Nice to see "your dark humor" rear it head again. YOU are right on
the money. Your PROACTIVE suggestions are a good ending to this
thread but should be a beginning to "playing the game" as you state

If you are still reading your Nature Potpourri posts [we miss your
articles in our "News Paper style Newsletters and your witty, not
dark (at least on our very warm, fuzzy has been some time];
you will be aware that the Bay World public Trust, Inc of which I am
a VP has as its main project (among over 30) The Clean Millennium
Movement, of which I am Chairman. Within it, this fledgling
organization with bright energetic scientists and specialists coming
aboard, has an Institute of Ecological and Environmental Studys:
which I am sure would work with on of our other 3 Directorates, the
Environmental Education Office to do just the things you mention. I
am sure NABA Chapters in South Florida would help as well as some
people on this list. We even have a person to design the cute signs. 

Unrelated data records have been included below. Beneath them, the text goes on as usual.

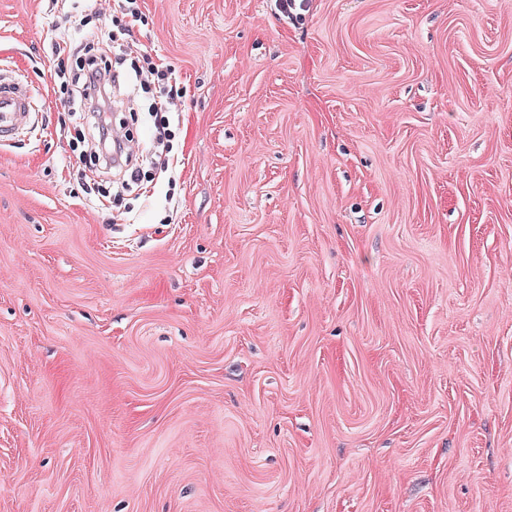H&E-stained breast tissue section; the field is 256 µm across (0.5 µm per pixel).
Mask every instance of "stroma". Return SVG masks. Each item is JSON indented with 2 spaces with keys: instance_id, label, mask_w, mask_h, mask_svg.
<instances>
[{
  "instance_id": "obj_1",
  "label": "stroma",
  "mask_w": 512,
  "mask_h": 512,
  "mask_svg": "<svg viewBox=\"0 0 512 512\" xmlns=\"http://www.w3.org/2000/svg\"><path fill=\"white\" fill-rule=\"evenodd\" d=\"M174 167L107 208L0 0V512H512V0H137ZM143 62L144 65L140 66L134 63L133 60L131 61V70L134 72L135 80L139 82L142 88L157 83L158 85L161 84L168 88L166 93L167 99L173 101L177 97H180V91L176 83L174 86L170 83L171 77L169 75H171V72H169L168 69L159 68L155 63L145 62V60ZM28 89L12 76L0 73V145L11 142L28 125L30 116Z\"/></svg>"
}]
</instances>
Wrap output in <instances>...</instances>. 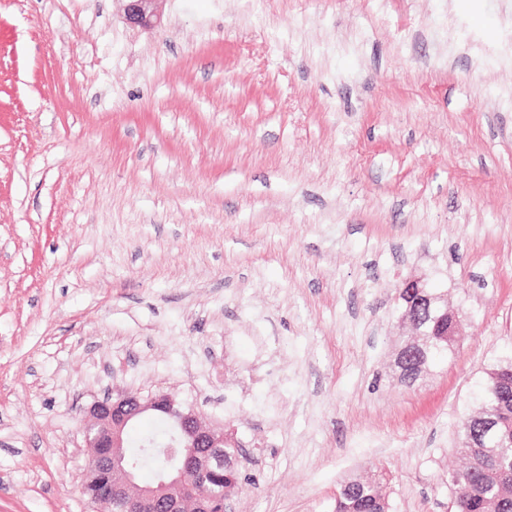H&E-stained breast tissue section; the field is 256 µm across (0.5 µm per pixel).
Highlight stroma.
Masks as SVG:
<instances>
[{
	"instance_id": "1",
	"label": "stroma",
	"mask_w": 512,
	"mask_h": 512,
	"mask_svg": "<svg viewBox=\"0 0 512 512\" xmlns=\"http://www.w3.org/2000/svg\"><path fill=\"white\" fill-rule=\"evenodd\" d=\"M157 7L0 0V512H94L122 389L233 431L235 512H448L512 359V0ZM412 277L462 336L408 385ZM125 3L124 14L126 21L133 26L154 27L160 23L157 11L159 0H122ZM389 504L375 483L353 479L336 492L333 512H388Z\"/></svg>"
}]
</instances>
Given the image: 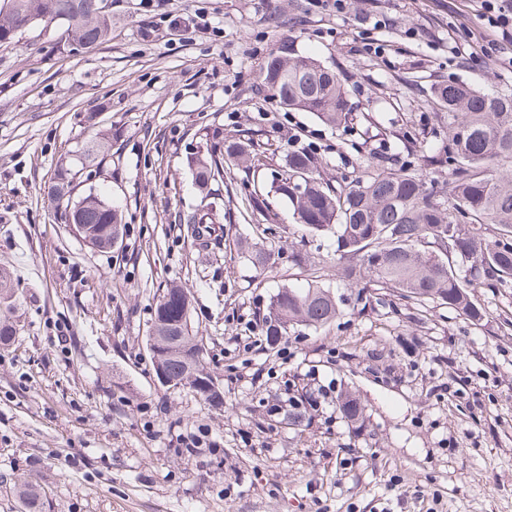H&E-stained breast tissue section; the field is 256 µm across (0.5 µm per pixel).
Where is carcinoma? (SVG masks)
<instances>
[{
	"label": "carcinoma",
	"mask_w": 512,
	"mask_h": 512,
	"mask_svg": "<svg viewBox=\"0 0 512 512\" xmlns=\"http://www.w3.org/2000/svg\"><path fill=\"white\" fill-rule=\"evenodd\" d=\"M52 21L67 25L71 52L106 42L112 30V14L104 11L102 0H9L7 9H0V45L35 24ZM278 56L270 54L261 68L267 99L289 111L307 112L331 128L349 121L348 91L338 72L313 56L296 53L291 45L288 63ZM434 95L447 109V153L453 163L447 195L427 187L426 169L442 162L435 154L423 156L418 168L409 164L398 170L365 157L357 164L361 175L336 187L321 177L317 158L303 149L285 156L284 174L273 180L274 192L292 204L295 223L310 232L336 235L346 278L365 280L417 305L440 299L478 320L481 311L474 291L481 278L493 277L504 286L512 282V93L450 82L436 86ZM111 149L112 140L90 138L77 155L81 168L75 172L61 160L57 181L47 192L49 204L61 210L65 224H80L93 233V248L101 252L107 250L109 230L122 227V211L93 192L74 198L73 180L79 173L93 172ZM226 161L260 162L255 143L231 136L191 154L188 167L195 186L204 192L224 181ZM246 209L268 224L279 221V214L258 194L246 198ZM215 224L214 213H196L188 217L186 232L204 242ZM442 249L448 256L438 263L433 254ZM277 255L279 249L273 246L260 248L252 263L265 271L275 265ZM187 299L189 294L173 283L153 308L152 322L164 324L173 337V344L155 360L171 380L183 379L203 351ZM338 314L335 296L311 284L278 291L271 297L265 322L276 336L290 325L322 328ZM338 411L350 421L361 415L351 397L338 404ZM14 494L24 512H41L37 486L20 480Z\"/></svg>",
	"instance_id": "obj_1"
}]
</instances>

I have often heard the motto "he who can't do... teach. Well we know
better do we not proffs on the list :). I have sometimes included
myself in an abridgement of this rather trite saying. He who can't do
...teach...he who can't teach... write and then, surely, he can do.

This YOUR project Annie...we'll get the grants.

Well, I am going to swith gears to the co-evolutiion post. thats
where my pasions ly


Bob Parcelles, Jr
Pinellas Park, FL
RJP Associates, C2M-BWPTi
rjparcelles at
"Change your thoughts and you change your world."